§ **TEXTE SOURCE**:
Le Journal de Montreal - Weekend
UNE MURALE INESTIMABLE DANS UN BUREAU DE MCGILL
« Wow ! » L’émerveillement nous saisit quand on pénètre dans le local du pavillon Strathcona de l’Université McGill, où se trouve Endocrinology, une murale ayant pour thème la rencontre de l’art et de la science.
« Votre réaction est fréquente chez les gens qui entrent ici et c’est certainement celle que souhaitait le Dr Hans Selye », lance, amusée, Gwendolyn Owens, directrice de la Collection d’arts visuels de l’établissement.
OEuvre de l’artiste montréalaise Marian Dale Scott (1906-1993), qui a mis deux ans à la réaliser en pleine Seconde Guerre mondiale, entre 1941 et 1943, Endocrinology représente un individu qui tend la main vers le noyau d’une cellule. Autour de lui, plusieurs figures incarnent les différents aspects de la quête du savoir, de la recherche fondamentale à l’application clinique.
Commandée par l’endocrinologue originaire de l’Europe de l’Est Hans Selye (1907-1982), venu à Montréal parfaire sa formation après des études aux États-Unis, l’oeuvre d’inspiration art moderne qu’on pourrait qualifiée de symboliste naïf fait près de quatre mètres sur cinq. La figure centrale, qui est entourée de thèmes liés au travail de chercheur, monte les marches d’un escalier où on peut lire différentes traductions de l’expression « Pourquoi ? »

§ **TRAVAIL À FAIRE**:
A - Selon l'article sur la murale de McGill, pour quelle raison Hans Selye est-il venu à Montréal ?
B - Rassemblez toutes les lignes des entrées où figure la chaîne « kern ».
Les entrées n'ont aucun lien avec l'article.

§ **DONNÉES DE L'EXERCICE**:
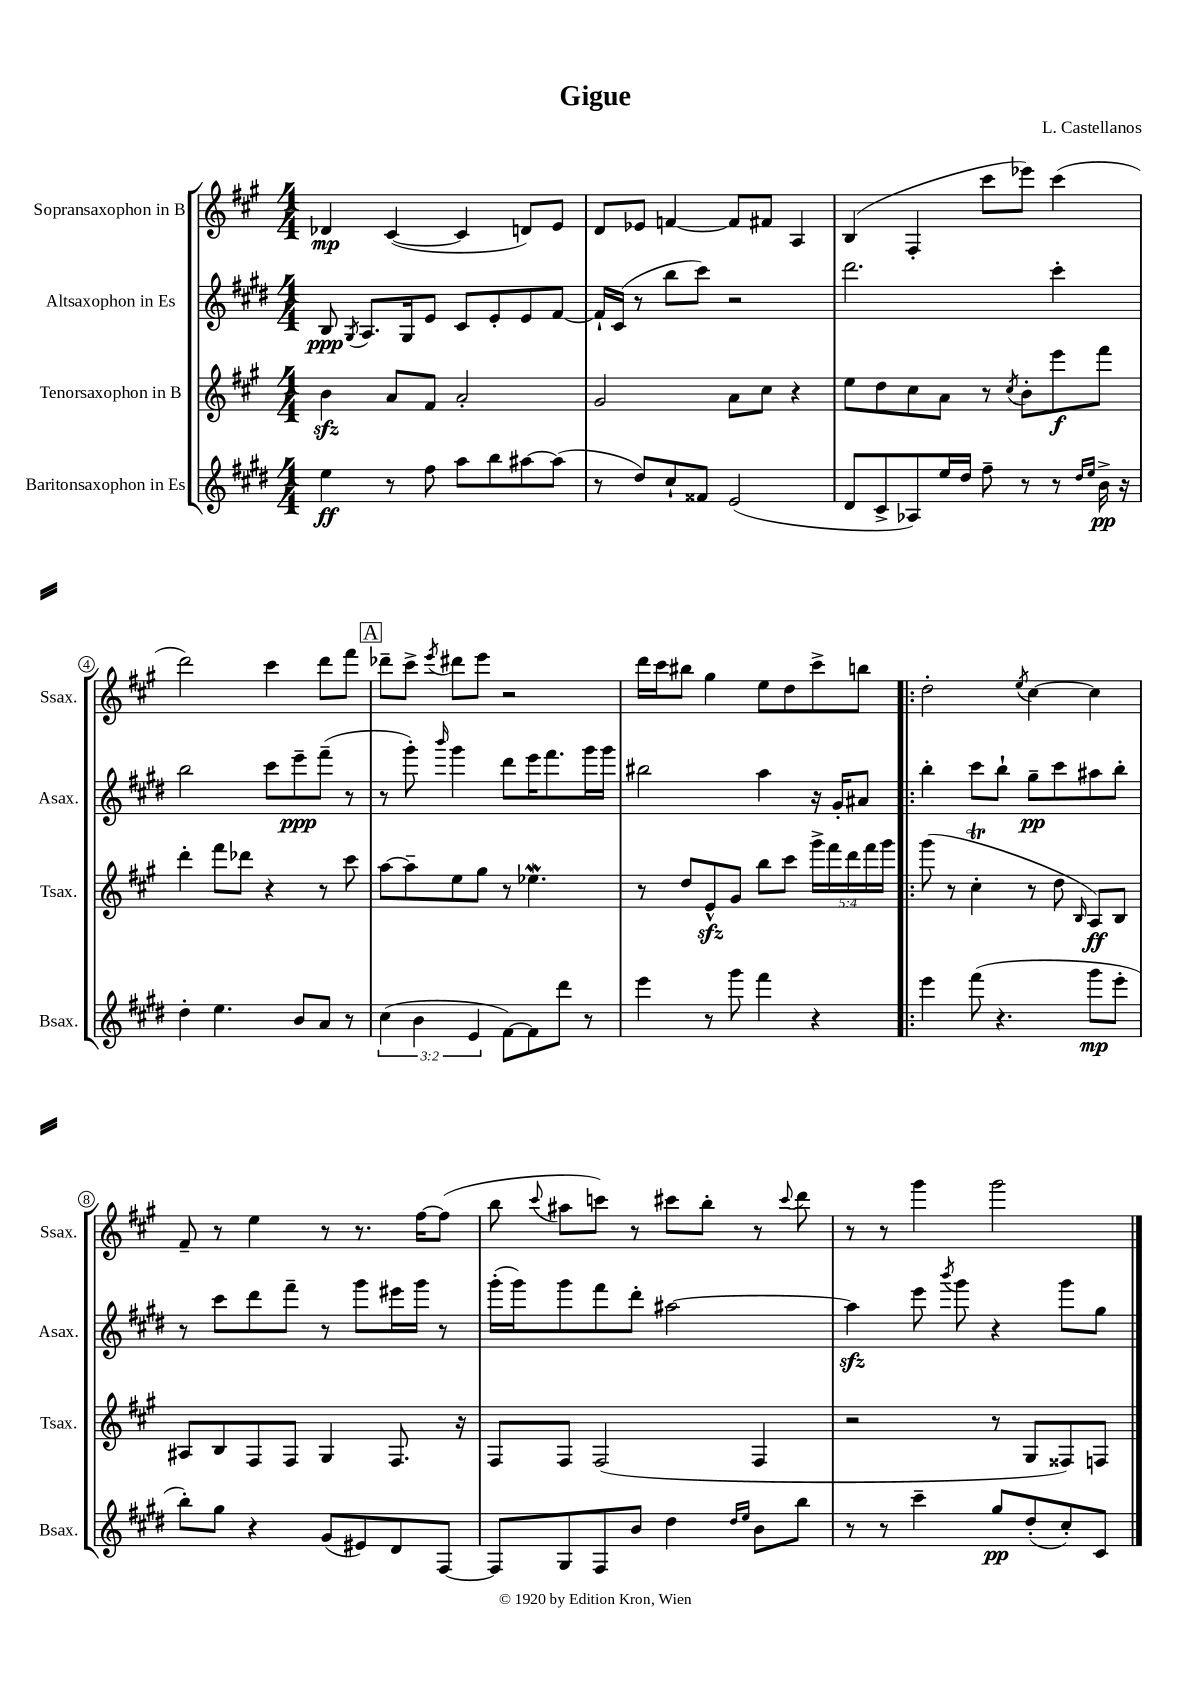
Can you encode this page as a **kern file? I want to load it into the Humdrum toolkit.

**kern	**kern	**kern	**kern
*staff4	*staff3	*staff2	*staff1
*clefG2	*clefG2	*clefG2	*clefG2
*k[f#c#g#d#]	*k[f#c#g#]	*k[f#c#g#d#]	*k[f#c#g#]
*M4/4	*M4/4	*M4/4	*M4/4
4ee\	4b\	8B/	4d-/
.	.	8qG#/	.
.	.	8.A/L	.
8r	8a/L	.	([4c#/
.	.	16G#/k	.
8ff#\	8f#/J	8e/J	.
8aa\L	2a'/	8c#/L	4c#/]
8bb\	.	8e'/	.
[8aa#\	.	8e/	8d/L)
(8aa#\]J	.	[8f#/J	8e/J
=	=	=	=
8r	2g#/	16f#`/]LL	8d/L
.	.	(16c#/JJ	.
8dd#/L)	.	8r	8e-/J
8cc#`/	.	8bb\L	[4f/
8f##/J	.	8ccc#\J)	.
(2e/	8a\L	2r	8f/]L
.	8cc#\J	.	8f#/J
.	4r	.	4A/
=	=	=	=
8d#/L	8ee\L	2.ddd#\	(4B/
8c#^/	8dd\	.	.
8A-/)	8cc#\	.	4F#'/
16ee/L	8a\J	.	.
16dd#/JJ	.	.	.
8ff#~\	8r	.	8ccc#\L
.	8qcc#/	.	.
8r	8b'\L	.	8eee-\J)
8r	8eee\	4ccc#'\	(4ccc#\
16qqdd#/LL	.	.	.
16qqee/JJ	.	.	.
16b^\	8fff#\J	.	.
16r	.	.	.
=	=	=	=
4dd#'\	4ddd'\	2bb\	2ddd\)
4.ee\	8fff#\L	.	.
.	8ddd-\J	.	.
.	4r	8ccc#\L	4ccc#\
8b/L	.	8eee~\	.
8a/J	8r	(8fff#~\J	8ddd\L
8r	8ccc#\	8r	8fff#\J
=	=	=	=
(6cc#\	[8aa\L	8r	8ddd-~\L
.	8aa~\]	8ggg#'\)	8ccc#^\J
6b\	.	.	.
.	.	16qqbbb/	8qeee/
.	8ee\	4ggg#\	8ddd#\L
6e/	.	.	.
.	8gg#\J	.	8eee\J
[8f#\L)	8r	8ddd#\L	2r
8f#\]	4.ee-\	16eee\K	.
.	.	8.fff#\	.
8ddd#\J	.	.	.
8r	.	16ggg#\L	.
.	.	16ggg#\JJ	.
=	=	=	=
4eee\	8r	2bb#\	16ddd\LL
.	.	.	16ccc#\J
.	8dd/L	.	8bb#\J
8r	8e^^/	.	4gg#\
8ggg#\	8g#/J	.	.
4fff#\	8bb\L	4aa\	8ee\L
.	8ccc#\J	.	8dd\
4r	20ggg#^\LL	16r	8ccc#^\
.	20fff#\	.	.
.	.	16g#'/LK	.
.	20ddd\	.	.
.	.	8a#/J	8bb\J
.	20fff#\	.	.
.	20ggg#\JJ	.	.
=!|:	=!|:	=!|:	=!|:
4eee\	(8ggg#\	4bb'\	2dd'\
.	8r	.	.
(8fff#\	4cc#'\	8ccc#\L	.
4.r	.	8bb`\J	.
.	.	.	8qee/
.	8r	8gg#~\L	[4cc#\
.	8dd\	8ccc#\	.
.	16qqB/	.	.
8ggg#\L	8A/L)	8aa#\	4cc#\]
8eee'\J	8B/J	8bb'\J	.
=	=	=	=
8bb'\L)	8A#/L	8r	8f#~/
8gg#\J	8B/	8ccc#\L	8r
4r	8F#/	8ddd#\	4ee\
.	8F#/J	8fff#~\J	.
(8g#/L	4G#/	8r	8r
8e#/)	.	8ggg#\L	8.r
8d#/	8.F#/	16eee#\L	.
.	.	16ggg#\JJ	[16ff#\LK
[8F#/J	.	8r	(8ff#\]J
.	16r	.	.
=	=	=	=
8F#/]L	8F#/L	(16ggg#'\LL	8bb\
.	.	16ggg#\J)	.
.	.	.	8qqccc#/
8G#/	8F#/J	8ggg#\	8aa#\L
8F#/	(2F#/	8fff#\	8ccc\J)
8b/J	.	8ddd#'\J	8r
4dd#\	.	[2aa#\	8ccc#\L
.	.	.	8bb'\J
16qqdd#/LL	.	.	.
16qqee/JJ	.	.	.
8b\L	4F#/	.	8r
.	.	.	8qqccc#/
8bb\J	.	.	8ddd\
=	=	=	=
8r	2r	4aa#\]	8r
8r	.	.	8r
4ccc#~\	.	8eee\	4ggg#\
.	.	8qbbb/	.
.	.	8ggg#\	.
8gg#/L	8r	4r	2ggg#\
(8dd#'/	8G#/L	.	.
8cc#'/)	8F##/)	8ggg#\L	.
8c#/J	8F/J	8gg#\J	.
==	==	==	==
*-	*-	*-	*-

==

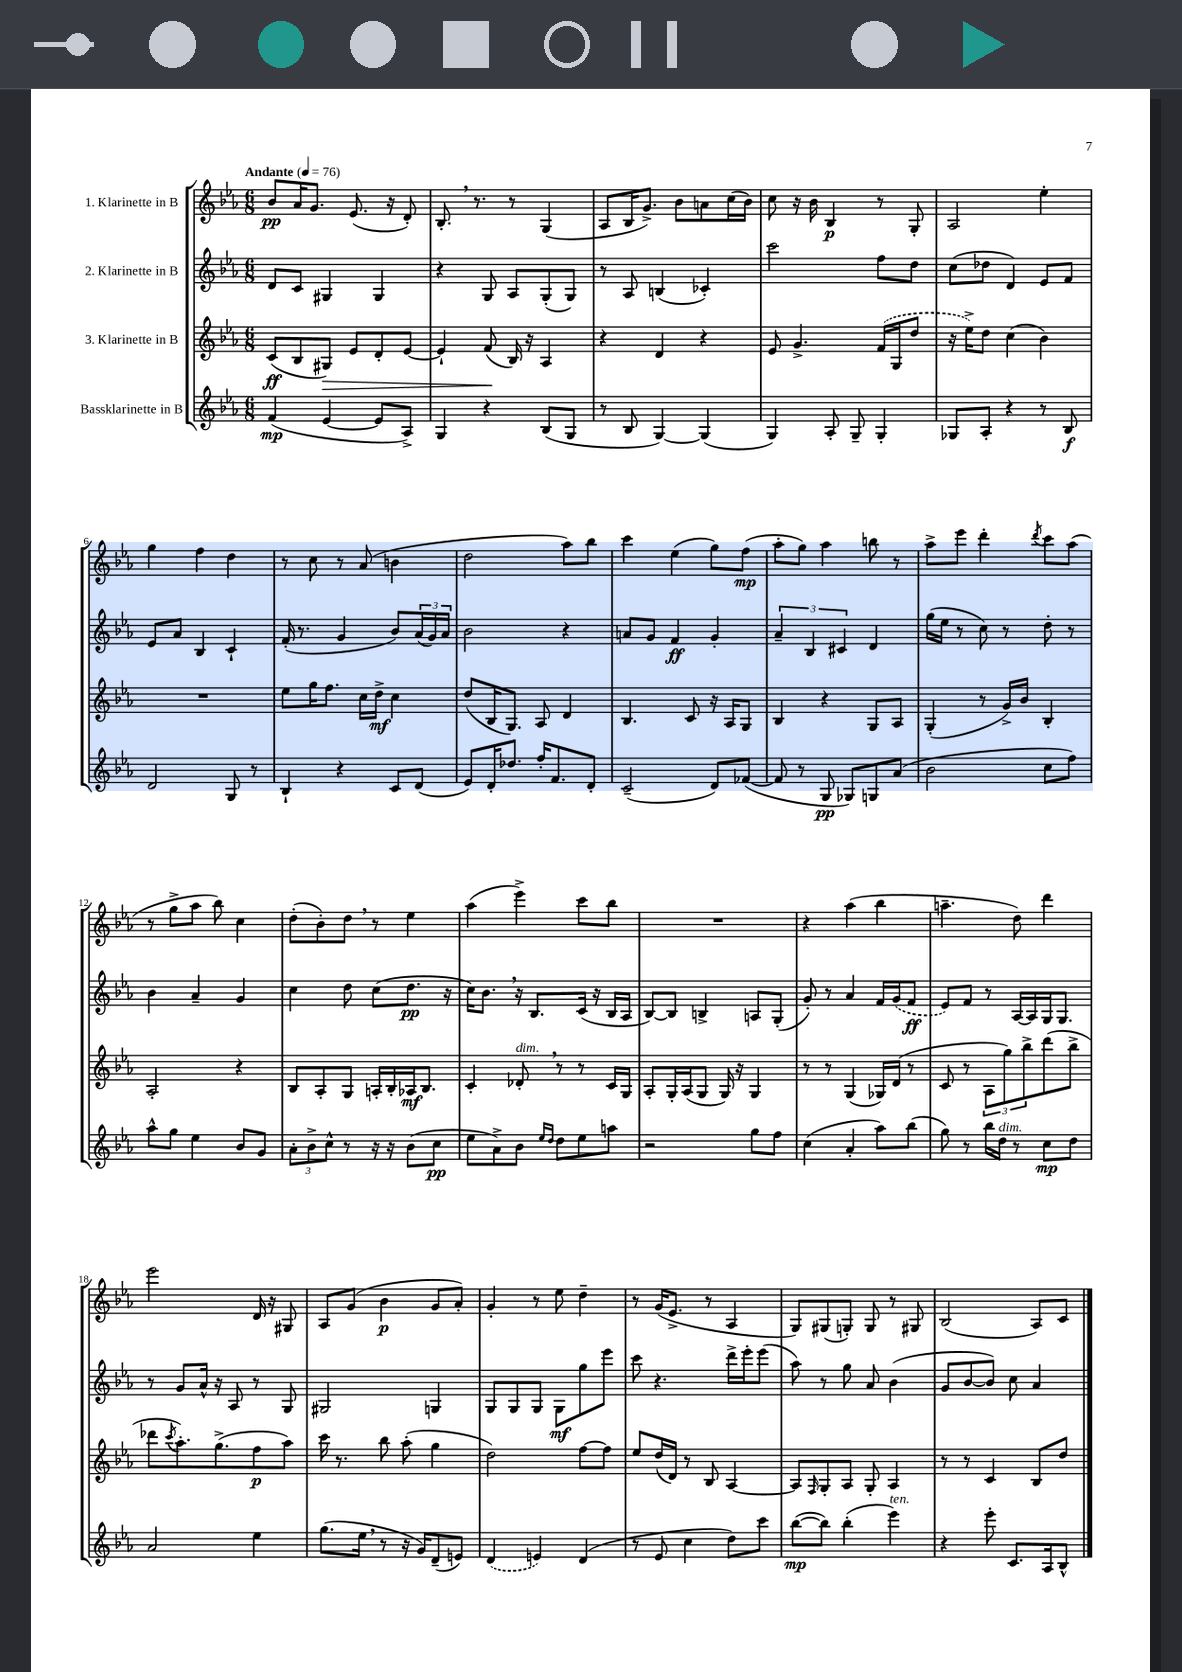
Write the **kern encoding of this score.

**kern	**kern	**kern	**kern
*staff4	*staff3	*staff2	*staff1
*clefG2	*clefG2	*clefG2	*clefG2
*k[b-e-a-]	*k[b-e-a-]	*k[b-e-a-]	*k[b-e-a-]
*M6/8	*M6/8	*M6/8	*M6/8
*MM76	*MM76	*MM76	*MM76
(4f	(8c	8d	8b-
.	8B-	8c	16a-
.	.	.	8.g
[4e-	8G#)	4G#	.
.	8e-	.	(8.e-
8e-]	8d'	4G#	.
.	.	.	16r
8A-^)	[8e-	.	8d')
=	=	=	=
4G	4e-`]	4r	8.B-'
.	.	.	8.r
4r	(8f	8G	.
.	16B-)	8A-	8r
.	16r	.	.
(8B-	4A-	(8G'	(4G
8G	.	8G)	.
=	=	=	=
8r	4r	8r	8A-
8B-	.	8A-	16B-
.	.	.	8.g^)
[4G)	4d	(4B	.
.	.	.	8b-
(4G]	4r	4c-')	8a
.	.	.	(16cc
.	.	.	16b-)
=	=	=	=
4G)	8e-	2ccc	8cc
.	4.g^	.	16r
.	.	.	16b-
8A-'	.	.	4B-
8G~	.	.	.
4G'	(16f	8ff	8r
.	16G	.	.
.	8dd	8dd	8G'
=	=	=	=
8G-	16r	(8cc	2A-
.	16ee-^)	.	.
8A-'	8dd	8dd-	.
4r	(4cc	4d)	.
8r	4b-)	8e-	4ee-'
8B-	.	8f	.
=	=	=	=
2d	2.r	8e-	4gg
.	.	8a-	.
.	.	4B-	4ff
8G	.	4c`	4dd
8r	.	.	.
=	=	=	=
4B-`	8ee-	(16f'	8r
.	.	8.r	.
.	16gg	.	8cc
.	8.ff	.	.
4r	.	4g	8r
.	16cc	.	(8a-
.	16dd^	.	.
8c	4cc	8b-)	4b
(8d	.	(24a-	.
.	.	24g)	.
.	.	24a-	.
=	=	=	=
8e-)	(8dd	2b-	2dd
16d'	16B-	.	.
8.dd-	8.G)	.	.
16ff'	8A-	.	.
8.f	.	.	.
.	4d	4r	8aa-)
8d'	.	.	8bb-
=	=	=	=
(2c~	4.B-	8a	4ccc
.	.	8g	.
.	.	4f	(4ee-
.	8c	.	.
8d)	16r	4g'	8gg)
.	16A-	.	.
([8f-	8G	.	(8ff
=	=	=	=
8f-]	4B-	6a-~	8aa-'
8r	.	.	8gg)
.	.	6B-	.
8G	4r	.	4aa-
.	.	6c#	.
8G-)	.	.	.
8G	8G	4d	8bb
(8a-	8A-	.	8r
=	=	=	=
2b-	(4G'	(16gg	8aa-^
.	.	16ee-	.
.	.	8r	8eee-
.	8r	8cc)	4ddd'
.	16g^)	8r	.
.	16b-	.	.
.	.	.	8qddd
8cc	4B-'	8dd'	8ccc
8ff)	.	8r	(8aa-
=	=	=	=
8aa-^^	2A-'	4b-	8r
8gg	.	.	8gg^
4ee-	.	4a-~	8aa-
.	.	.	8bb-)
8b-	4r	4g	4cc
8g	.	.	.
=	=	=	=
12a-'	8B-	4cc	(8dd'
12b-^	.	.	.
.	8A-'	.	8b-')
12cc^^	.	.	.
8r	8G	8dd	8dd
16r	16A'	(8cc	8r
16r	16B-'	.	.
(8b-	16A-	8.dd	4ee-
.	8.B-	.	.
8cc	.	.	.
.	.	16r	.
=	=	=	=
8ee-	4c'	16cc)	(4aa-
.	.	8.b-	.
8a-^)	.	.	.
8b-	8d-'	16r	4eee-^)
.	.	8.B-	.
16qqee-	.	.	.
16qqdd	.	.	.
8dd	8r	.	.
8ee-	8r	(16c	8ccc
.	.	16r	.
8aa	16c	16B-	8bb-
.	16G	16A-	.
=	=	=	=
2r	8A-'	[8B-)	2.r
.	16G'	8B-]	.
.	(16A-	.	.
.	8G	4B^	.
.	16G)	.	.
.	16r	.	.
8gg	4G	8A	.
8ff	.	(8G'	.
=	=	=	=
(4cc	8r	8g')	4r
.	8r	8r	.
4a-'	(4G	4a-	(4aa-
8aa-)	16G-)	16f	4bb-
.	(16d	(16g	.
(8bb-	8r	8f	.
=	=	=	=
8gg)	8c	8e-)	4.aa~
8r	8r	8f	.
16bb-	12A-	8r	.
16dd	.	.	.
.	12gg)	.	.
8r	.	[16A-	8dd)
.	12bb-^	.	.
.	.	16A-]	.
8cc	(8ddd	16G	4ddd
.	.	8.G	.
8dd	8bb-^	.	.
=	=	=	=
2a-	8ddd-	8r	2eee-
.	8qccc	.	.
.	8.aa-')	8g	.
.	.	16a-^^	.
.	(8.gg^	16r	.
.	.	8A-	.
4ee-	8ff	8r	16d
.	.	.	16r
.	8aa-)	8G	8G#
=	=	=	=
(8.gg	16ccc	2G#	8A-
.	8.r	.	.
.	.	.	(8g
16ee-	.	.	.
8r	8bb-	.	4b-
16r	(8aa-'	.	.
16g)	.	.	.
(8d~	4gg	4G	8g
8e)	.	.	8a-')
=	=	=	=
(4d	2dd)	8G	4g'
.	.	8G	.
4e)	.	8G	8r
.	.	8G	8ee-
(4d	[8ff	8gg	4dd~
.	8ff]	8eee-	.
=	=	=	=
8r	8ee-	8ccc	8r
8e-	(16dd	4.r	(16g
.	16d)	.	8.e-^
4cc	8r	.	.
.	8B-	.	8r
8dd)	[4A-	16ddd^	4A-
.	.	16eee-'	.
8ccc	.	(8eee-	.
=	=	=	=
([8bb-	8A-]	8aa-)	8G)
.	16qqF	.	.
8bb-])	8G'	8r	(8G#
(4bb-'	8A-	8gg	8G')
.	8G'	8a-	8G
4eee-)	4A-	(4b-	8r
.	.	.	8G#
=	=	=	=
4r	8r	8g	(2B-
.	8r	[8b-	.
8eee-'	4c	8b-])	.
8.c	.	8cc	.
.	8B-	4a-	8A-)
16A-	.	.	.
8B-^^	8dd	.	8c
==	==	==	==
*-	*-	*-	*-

§ **RÉPONSES**:
A - Il est venu à Montréal pour parfaire sa formation, après avoir fait des études aux États-Unis.

B -
Can you encode this page as a **kern file? I want to load it into the Humdrum toolkit.
**kern	**kern	**kern	**kern
Write the **kern encoding of this score.
**kern	**kern	**kern	**kern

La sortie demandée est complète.